INSTRUCTIONS FOR THE TASK: Retype, word for word, the line holding "left shoulder: (247, 166)" and every line below it to the end of the listing. Leave out the pictures.
*** Begin section ***
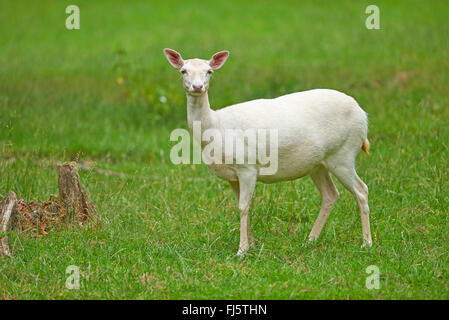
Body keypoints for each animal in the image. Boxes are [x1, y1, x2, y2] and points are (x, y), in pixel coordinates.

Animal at [162, 49, 372, 255]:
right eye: (183, 71)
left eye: (209, 71)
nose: (197, 87)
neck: (215, 126)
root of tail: (363, 115)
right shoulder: (232, 176)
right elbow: (241, 206)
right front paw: (252, 245)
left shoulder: (247, 166)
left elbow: (243, 207)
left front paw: (242, 250)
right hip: (318, 164)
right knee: (330, 194)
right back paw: (310, 241)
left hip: (343, 153)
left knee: (361, 189)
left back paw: (366, 243)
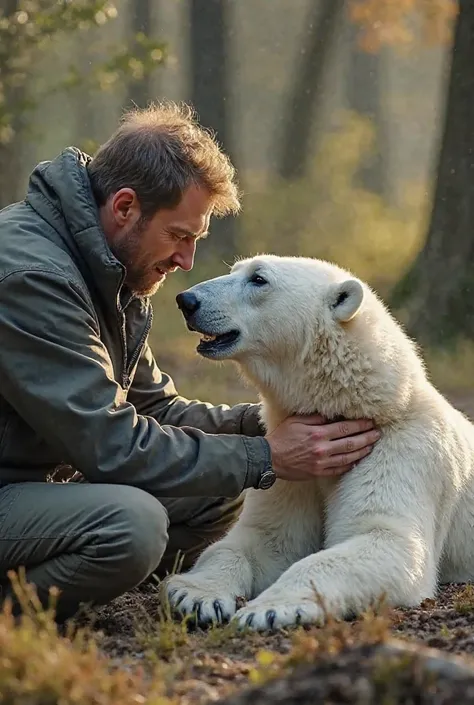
*** End section ***
ANSWER BOX:
left shoulder: (247, 166)
left elbow: (243, 207)
left front paw: (242, 250)
right hip: (318, 164)
right knee: (330, 194)
right back paw: (310, 241)
left hip: (343, 153)
left knee: (361, 189)
left back paw: (366, 243)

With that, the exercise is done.